After he shared the news Lala and Logan were laughing about how they ate Raquel's pasta and the White Kanye flipped out because he thought that his friends didn't respect his girlfriend. First of all I don't think Raquel eats and second of all, she let Lala eat her pasta. Suddenly the alcohol kicked in and James started calling Raquel "his bitch" and came for Lala's "fat old man." Wow. The first rule about being friends with Lala is not talking about her man on camera. It's not her boyfriend it's her MAN.Next thing you know Lala went Utah on his ass and they were yelling about pasta on the sidewalk which was just as good as a vintage Sur alley way brawl.
Stassi, Katie and Kristen all assembled in Kristen's apartment, which I feel like we never see and talked about tracking their boyfriends, you know, the usual. Kristen does in fact have a tracker on Carter's phone which shouldn't shock anyone since she is the friend you call when you need to find your man's uber receipt. Miss Doute decided that she wants to break Jax and Brittany up and has enlisted the help of Brittany's mom Sherri to help her carry out her shady plan. I AM LIVING FOR THIS PLOT. I guess that Kristen has officially decided what her storyline for this season will be. I'm so happy that Crazy Kristen has finally made her long awaited return.
It was finally pride day and the gang are protesting against bigots and homophobes. In the words of Kristen Doute, if you don't support people loving each other, suck a dick. Which oddly enough is what you do when you love someone, or when you've had a few too many shots. Scheana is still talking about how the girls spread rumours about Rob but she is the only one talking about those rumours.

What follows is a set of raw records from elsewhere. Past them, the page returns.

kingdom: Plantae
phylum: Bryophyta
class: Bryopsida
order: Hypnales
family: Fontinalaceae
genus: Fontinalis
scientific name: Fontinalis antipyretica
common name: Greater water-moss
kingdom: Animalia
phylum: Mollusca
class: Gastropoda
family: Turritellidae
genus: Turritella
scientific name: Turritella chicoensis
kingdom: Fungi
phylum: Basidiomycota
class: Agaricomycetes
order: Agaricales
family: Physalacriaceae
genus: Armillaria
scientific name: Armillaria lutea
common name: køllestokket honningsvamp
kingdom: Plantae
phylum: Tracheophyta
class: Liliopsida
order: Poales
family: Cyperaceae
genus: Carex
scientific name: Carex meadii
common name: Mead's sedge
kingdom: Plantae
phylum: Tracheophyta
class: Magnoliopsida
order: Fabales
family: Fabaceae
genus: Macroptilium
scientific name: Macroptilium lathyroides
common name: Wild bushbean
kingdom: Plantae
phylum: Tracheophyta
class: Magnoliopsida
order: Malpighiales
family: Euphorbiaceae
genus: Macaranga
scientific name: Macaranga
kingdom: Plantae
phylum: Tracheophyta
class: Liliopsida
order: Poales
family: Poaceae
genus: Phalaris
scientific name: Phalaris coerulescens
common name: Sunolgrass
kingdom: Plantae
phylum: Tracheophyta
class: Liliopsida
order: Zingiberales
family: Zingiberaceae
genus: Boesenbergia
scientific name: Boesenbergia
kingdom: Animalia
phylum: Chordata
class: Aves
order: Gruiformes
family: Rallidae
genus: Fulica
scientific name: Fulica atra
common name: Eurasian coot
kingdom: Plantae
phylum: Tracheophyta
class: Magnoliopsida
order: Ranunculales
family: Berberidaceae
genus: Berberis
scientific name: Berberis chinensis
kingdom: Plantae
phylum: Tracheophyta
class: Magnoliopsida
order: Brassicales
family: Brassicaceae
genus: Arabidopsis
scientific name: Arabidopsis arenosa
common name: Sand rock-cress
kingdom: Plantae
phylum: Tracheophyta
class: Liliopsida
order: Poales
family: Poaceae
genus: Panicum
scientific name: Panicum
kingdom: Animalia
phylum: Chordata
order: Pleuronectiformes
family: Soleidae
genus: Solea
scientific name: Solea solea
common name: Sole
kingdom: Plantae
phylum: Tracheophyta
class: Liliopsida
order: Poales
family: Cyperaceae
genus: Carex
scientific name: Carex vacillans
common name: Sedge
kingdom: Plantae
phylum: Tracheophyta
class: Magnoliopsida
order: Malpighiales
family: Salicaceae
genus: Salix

She's really skinny and anxious because she thinks that Rob is going to dump her but if her happiness is so dependant on his feelings, it's probably a good thing that they break up. Rob visited her at Sur and he is not cute in the daylight. That face needs to be solely reserved for dark rooms with minimal lighting. I really don't think that Rob gives more than two fucks about Scheana and would rather undergo open heart surgery than have to hear her nasal voice.
LVP noticed how Scheana was thinner than a sheet of paper and basically force fed her some food while the SURver blamed all the other girls for destroying her "perfect" relationship. If the relationship was that perfect I don't think a rumour about him kissing someone would break it, like the iconic 2009 movie states He's Just Not That Into You. LVP also reminded Scheana that she madly in love with someone else less than a year ago which the whole problem with Scheana Marie. She tries to rewrite the narrative and pretend like her marriage to Shay didn't matter but the viewers have memories longer than 45 seconds.
While Lisa Vanderpump was busy making Scheana keep her food down, James and Logan were engaging in some very homoerotic behaviour, on pride day of all days. They were hugging and whispering in each other's ears while Raquel sat in the corner and started to question the time that James made her play with his ass. The two then said I love you to each other in front of Raquel and it was pretty obvious that there is something going on here. James also said that Raquel and Logan fill different voids in his life, I could think of a snarky comment but that joke writes itself.
Brittany finished her shift and told Jax about how much her feet hurt after marching all day which translated into his brain how stinky and sweaty her toes would be. Jax Taylor has a serious foot fetish and it is making me cringe to think about it. Queen Sherri Cartwright followed Kristen's plan in breaking Jax and Brittany up and arrived at their apartment to the joy of Brittany but no one was more surprised than Jax who looked like he can seen the devil in carnet walk just into his living room!